Deep learning has recently revolutionised a number of well-studied machine learning and signal processing problems, such as image recognition and handwriting recognition. Furthermore, long short-term memory architectures have demonstrated the effectiveness of applying recurrent neural networks to time series problems, such as speech synthesis. In addition to the impressive performance of these models, the elegance of learning features from data rather than hand crafting intuitive features is a highly compelling advantage over traditional methods.
In the past year, deep learning methods have also started to be applied to energy disaggregation. For example, Jack Kelly demonstrated at BuildSys 2015 how such models outperform common disaggregation benchmarks and are able to generalise to previously unseen homes. In addition, Lukas Mauch presented a paper at GlobalSIP 2015 describing how sub-metered data can be used to train networks to disaggregate single appliances from a building's total load. Most recently, Pedro Paulo Marques do Nascimento's master's thesis compared a variety of convolutional and recurrent neural networks across a number of appliances present in the REDD data set. Each piece of research demonstrates that there's real potential to apply deep learning to the problem of energy disaggregation.

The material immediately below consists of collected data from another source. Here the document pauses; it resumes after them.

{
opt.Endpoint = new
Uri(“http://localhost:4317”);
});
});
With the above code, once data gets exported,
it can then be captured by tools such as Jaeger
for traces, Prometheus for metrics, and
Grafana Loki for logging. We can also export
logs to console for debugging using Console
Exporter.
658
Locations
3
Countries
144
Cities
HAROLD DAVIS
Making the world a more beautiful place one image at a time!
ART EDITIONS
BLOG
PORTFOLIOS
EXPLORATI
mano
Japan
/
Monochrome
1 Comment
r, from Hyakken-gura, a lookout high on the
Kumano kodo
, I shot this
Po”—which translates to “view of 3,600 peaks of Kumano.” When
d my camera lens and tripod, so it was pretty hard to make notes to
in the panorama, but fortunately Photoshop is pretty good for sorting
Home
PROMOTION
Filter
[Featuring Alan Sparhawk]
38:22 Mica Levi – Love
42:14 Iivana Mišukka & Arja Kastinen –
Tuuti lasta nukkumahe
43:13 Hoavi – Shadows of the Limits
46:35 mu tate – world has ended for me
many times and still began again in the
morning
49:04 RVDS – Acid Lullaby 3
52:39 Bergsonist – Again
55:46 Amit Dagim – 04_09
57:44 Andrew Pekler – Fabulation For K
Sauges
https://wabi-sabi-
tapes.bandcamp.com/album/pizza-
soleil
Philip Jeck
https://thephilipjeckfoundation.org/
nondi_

However, two critical issues still remain. First, are the huge volumes of sub-metered data available which are required to train such models? Second, are the computational requirements of training these models practical? Fortunately, training can be performed offline if only general models of appliance types are to be learned. However, if learning is required for each individual household, surely this will need to take place on cloud infrastructure rather than embedded hardware. I hope we'll get closer to answering these questions at this year's international NILM conference in Vancouver!